Vereinfacht gesagt ist das so, als würde jemand beim Kiosk an der Ecke drei Currywürste bestellen, aber nur Geld für zwei auf den Tisch legen und sich mit den Worten verabschieden „Sieh‘ zu, wie Du damit klarkommst.“

Gift im Gesundheitswesen“

Der gesetzgeberische Grundstein für ein solches Gebaren bei der Vergütung ärztlicher Leistungen wurde vor mehr als 30 Jahren gelegt. In viertägigen Beratungen hinter verschlossenen Türen eines Hotels in Lahnstein schnürten im Oktober 1992 der Bundesgesundheitsminister Horst Seehofer (CSU), der oberste Sozialpolitiker der SPD, Rudolf Dreßler, und der FDP-Gesundheitspolitiker Dieter Thomae das sogenannte Kostendämpfungs- und Strukturreform-Paket. Ein Kernstück war die Budgetierung. Ärztevertreter sprachen von Lahnstein als dem „Mediziner-Waterloo“. Für die gesetzlichen Krankenkassen war das neue Modell freilich komfortabel und willkommen.

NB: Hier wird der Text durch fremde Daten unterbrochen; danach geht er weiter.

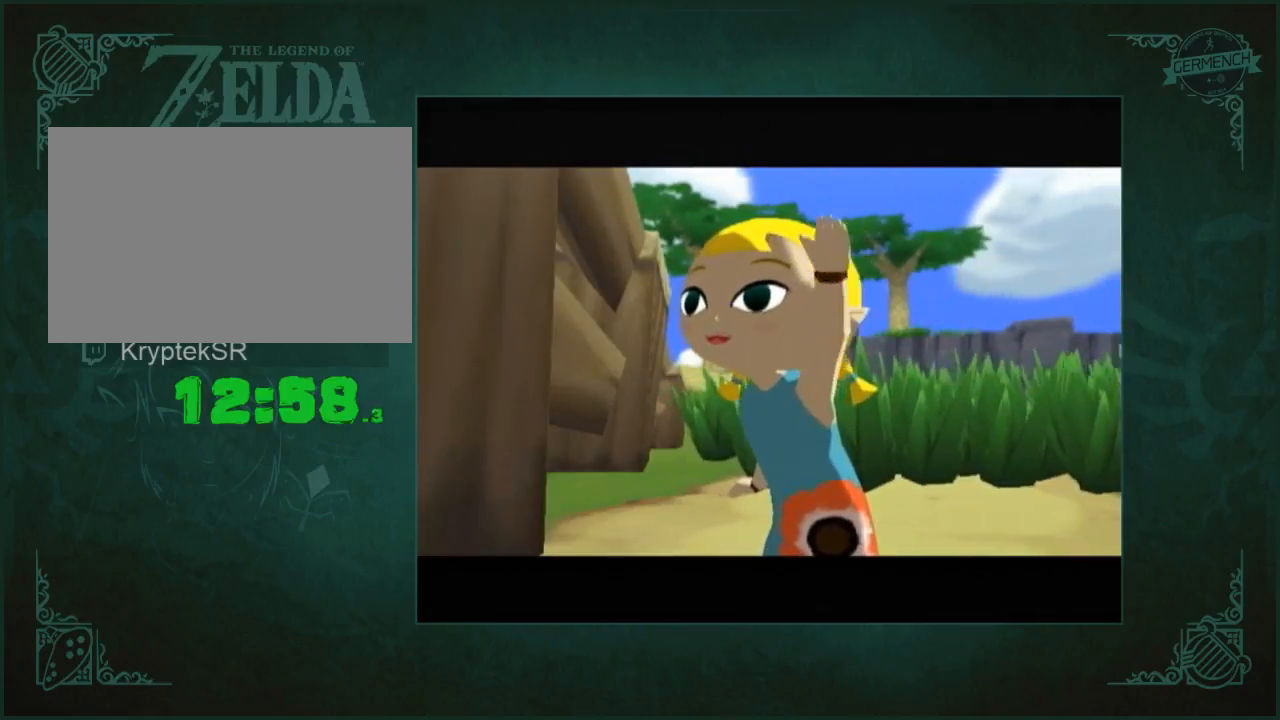
{"buttons": ["B"], "left_stick": "center", "right_stick": "center", "button_events": [[17, "B", "down"], [183, "B", "up"], [250, "B", "down"], [417, "B", "up"], [483, "B", "down"]]}
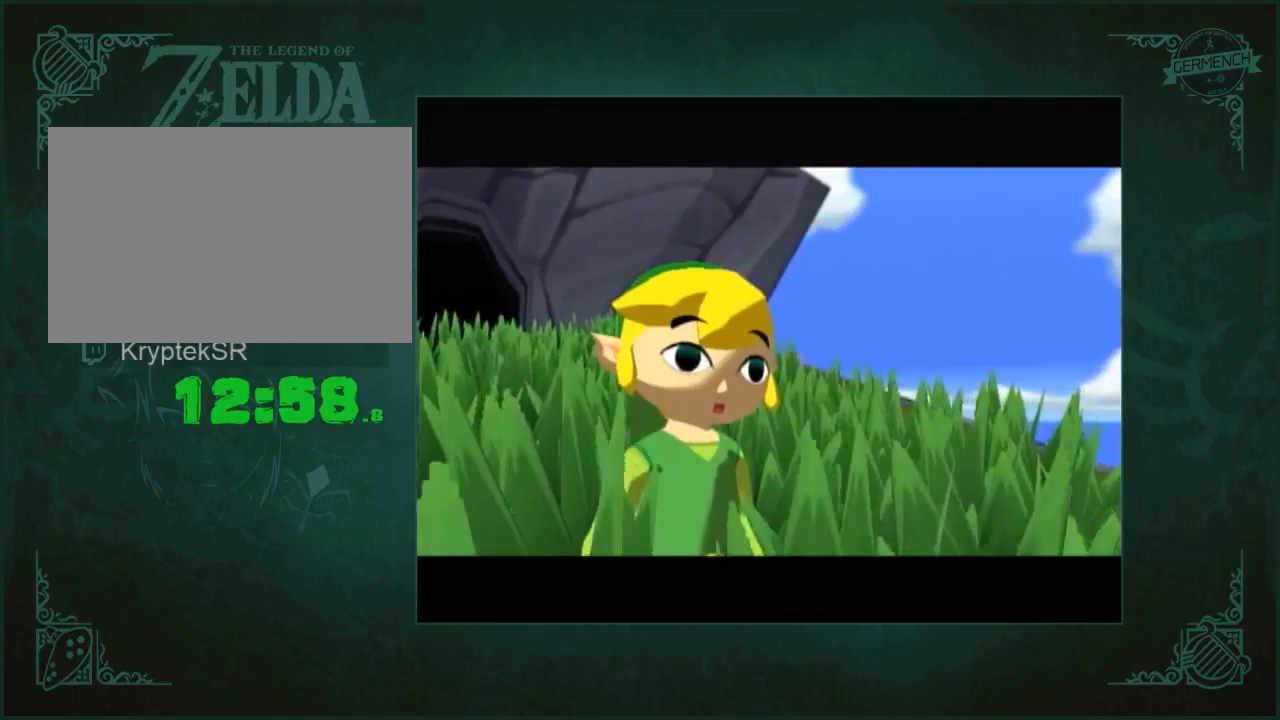
{"buttons": ["B"], "left_stick": "center", "right_stick": "center", "button_events": [[50, "B", "up"], [117, "B", "down"], [183, "B", "up"], [483, "B", "down"]]}
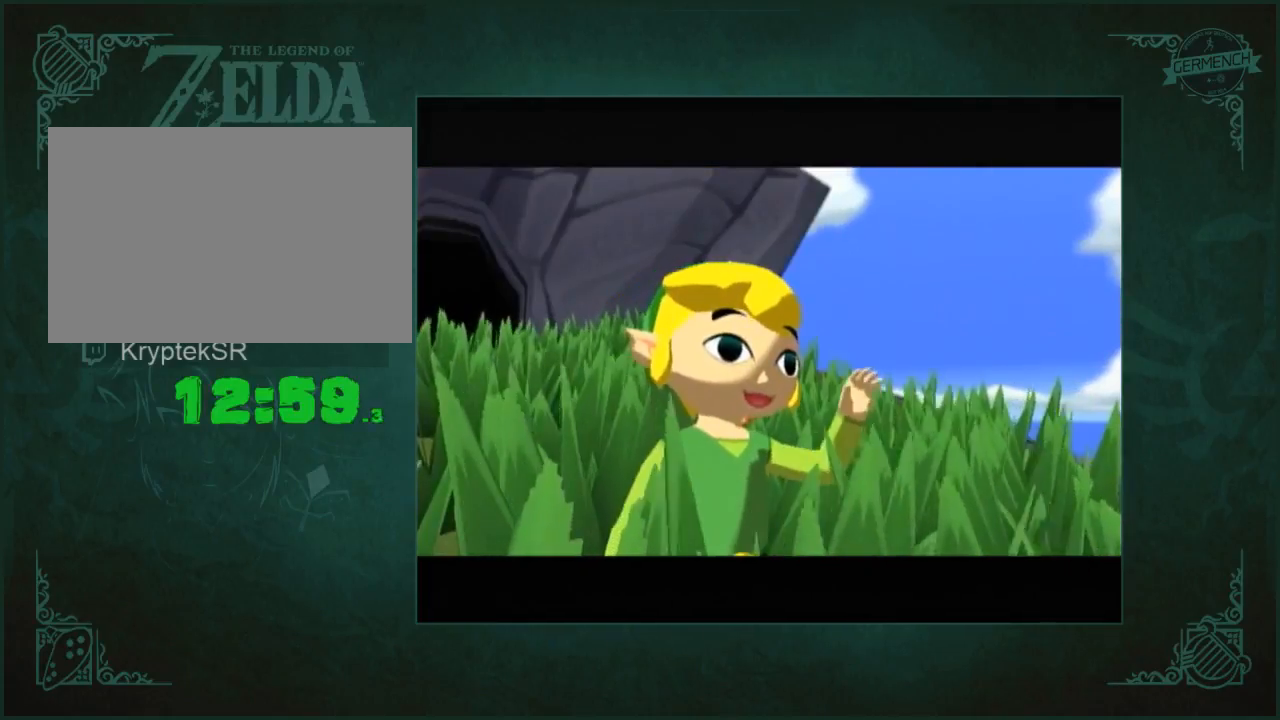
{"buttons": ["B"], "left_stick": "center", "right_stick": "center", "button_events": [[50, "B", "up"], [117, "B", "down"], [283, "B", "up"], [350, "B", "down"]]}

Jahre später nannte der HNO-Arzt und Vorsitzende des Virchowbundes, Dirk Heinrich, die Budgetierung „das Gift im Gesundheitswesen“. Der Begriff ist zutreffend. Die Begrenzung der Budgets der Vertragsärzte hat für etliche Fehlentwicklungen im Gesundheitswesen gesorgt. Das war zwar schon bald erkennbar, doch zeigt es sich erst seit einigen Jahren in voller Schärfe.

Kapazitäten sind ausgereizt

Beschränkte Budgets erschweren und beschränken die Arbeit der Praxen. Während die Bevölkerung altert – und damit die Nachfrage nach ambulanter Behandlung -, reichen die Kapazitäten der Praxen immer weniger aus, um allen Patienten adäquat helfen zu können. Lange Wartezeiten, fehlende Termine und Aufnahmestopps in Haus- und Facharztpraxen gehören zu den Folgen. Da helfen auch keine Forderungen aus der Politik, mehr Termine anzubieten.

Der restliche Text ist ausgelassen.